Harmon, as he always does, got the final word.
He noted this is not a black-and-white issue — and that all groups are invited and encouraged to be a part of a mission that doesn’t come along often.
“Tonight is so significant, in a number of ways,” he said. “And it’s significant because each of you have an opportunity to make a difference. All of us have read books about folks who’ve done great things and passed that information along to our children and so on and so forth.
“This is your opportunity to say you’ve done something transformational, that you’ve done something that the country will acknowledge.”
Harmon challenged the group.
“When I look out at this audience tonight, I see New Jersey,” he said. “This is our state.

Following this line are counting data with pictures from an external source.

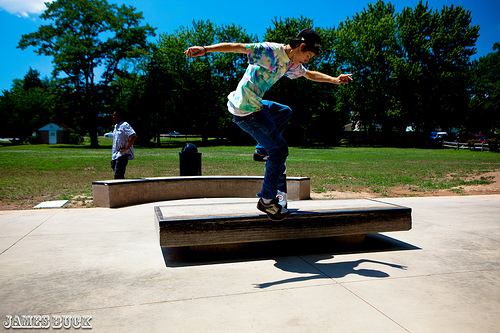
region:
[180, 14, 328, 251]
PErson on a skate board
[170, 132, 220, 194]
Medium size trash can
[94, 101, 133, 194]
Man walking on the grass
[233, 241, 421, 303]
Black shadow on the pavement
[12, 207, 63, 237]
Large cracks in the pavement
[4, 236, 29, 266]
Large cracks in the pavement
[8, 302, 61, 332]
Large cracks in the pavement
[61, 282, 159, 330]
Large cracks in the pavement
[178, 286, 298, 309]
Large cracks in the pavement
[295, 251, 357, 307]
Large cracks in the pavement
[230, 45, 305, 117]
boy's shirt has many colors on it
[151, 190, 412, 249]
concrete skateboarding structure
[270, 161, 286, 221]
skateboard under the boy's feet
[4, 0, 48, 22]
single cloud in the sky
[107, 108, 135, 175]
man standing behind the concrete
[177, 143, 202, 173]
public trash can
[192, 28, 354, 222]
young man doing a skateboard trick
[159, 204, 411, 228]
metal edging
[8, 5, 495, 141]
tall trees along the edge of the park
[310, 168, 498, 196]
dirt patches along the grass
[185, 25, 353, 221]
A man in a tye dye shirt and jeans skating.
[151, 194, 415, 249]
A long concrete bench.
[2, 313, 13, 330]
A white and grey J in JAMES.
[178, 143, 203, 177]
A black trashcan.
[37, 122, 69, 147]
A red and white building through the field.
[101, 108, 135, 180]
A person with black hair and dark skin walking in a white shirt.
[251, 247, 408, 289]
Shadow of a skateboarder.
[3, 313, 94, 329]
The name JAMES BUCK.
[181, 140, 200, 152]
The black top of a trashcan.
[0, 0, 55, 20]
A white cloud in the blue sky.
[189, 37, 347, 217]
boy wearing black shoes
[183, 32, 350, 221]
boy wearing long pants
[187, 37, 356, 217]
boy wearing blue pants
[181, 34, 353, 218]
boy wearing short sleeves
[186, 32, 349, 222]
boy wearing colorful shirt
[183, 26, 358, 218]
boy wearing backwards hat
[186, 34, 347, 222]
boy wearing blue hat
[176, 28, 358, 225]
boy jumping on skateboard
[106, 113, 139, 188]
man wearing blue pants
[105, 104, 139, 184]
man wearing long pants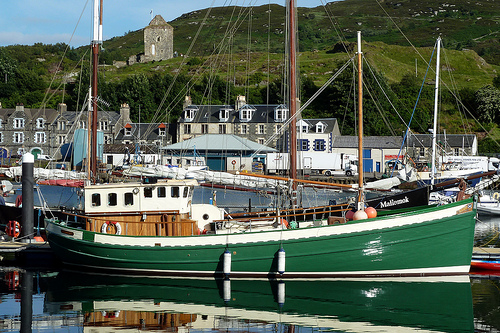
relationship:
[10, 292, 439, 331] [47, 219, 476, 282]
reflection of boat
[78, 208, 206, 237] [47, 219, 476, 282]
housing on top of boat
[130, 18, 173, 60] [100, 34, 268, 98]
castle on top of hill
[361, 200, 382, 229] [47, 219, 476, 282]
ball on top of boat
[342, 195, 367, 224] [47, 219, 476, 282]
ball on top of boat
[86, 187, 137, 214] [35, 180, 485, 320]
windows are on top of boat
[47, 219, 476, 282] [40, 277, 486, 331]
boat reflected in water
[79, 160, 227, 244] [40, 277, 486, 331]
cabin reflected in water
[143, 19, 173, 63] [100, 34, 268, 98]
buildings on side of hill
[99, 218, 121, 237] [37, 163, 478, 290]
life buoy hanging on fishing boat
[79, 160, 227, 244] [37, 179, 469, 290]
cabin on fishing boat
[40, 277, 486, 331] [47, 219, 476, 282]
water full of boat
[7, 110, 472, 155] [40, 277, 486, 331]
building beside water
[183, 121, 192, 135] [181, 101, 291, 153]
window in building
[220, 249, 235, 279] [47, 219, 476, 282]
weight attached to boat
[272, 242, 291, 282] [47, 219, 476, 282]
weight attached to boat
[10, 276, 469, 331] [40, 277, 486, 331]
reflection on top ofto water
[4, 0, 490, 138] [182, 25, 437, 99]
mountain background covered in greenery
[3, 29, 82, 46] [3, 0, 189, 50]
clouds in sky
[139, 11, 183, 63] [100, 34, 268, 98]
structure on hill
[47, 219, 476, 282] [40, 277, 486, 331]
boat on water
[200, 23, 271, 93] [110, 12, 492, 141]
grass covering surface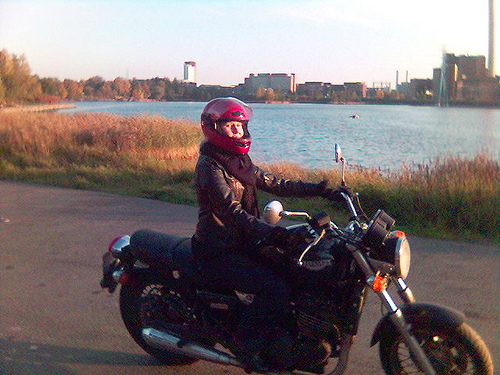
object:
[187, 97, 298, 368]
person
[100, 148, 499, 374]
motorcycle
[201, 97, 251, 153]
helmet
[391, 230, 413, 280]
headlight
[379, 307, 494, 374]
front tire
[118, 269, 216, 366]
rear tire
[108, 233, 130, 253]
brake light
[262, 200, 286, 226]
mirror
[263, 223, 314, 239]
handlebars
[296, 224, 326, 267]
turn signal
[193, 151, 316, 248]
jacket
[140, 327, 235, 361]
exhaust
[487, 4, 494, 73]
smokestack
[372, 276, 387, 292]
light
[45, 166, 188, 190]
grass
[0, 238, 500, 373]
road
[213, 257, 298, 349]
jeans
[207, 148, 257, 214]
scarf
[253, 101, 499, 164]
lake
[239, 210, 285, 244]
gloves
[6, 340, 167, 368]
shadow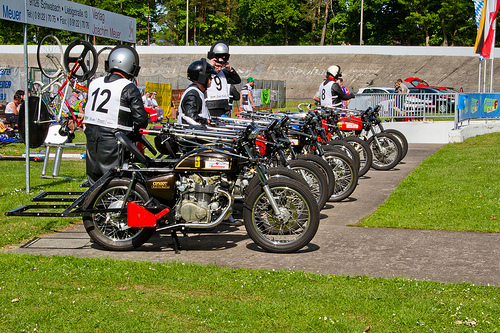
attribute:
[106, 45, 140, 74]
helmet — gray, black, silver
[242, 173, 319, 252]
tire — black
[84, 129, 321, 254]
motorcycle — black, first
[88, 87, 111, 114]
number — black, 12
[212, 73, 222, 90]
number — black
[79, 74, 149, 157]
coat — black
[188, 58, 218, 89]
helmet — black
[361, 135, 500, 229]
grass — patch, green, small area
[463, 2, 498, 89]
flags — far right, different, red, white, black, a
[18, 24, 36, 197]
pole — gray, metal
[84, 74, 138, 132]
vest — white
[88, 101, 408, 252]
motorcycles — lined up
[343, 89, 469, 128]
fence — metal, gate, silver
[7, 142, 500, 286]
path — gray, sidewalk, cement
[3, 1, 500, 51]
trees — green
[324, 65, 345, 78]
helmet — white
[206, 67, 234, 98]
vest — white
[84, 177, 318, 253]
wheels — black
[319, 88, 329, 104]
number — 8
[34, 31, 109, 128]
bikes — hanging, upside down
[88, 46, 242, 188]
people — standing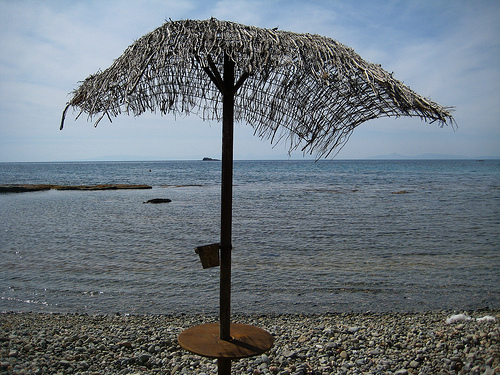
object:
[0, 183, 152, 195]
land protusion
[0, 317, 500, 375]
rock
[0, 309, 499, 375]
beach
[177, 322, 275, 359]
table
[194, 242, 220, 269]
bucket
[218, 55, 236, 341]
pole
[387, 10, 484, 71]
sky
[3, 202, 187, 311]
water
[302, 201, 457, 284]
water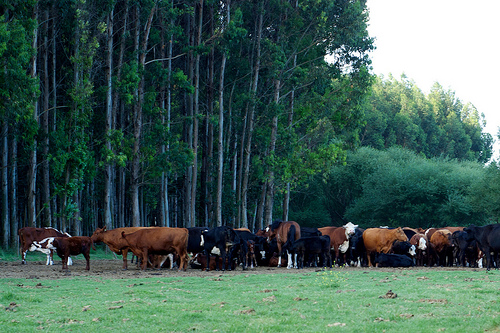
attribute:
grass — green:
[3, 252, 499, 332]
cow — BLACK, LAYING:
[367, 247, 414, 268]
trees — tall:
[3, 0, 377, 217]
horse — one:
[263, 221, 308, 261]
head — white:
[339, 219, 354, 248]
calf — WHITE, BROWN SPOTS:
[23, 233, 59, 266]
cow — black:
[363, 250, 410, 266]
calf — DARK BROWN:
[47, 225, 99, 264]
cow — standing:
[55, 241, 88, 265]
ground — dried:
[16, 260, 101, 272]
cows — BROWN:
[117, 224, 196, 277]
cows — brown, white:
[27, 231, 61, 267]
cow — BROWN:
[317, 220, 357, 268]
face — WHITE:
[343, 221, 356, 237]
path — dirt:
[82, 255, 377, 273]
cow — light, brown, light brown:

And the more we gather like this, the more we engage each other, the more we’ll find that we have a lot in common.
“That’s what this is all about tonight: How do we get New Jersey to be the most competitive state in the country? It’s through this type of gathering, with the resources and the opportunities and information that exists within this room — ignited with the talent. That’s a transformational combination.”
The New Jersey Corporate Community stepped up to sponsor the event.
Platinum sponsors included Horizon Blue Cross Blue Shield of New Jersey, Capital One, Sills Cummis & Gross, Public Service Enterprise Group, Verizon, Walmart and New Jersey Sharing Network. They were joined by PNC Bank, AT&T, Ørsted, Atlantic City Electric, T&M Associates, Withum, South Jersey Industries and MZM Construction.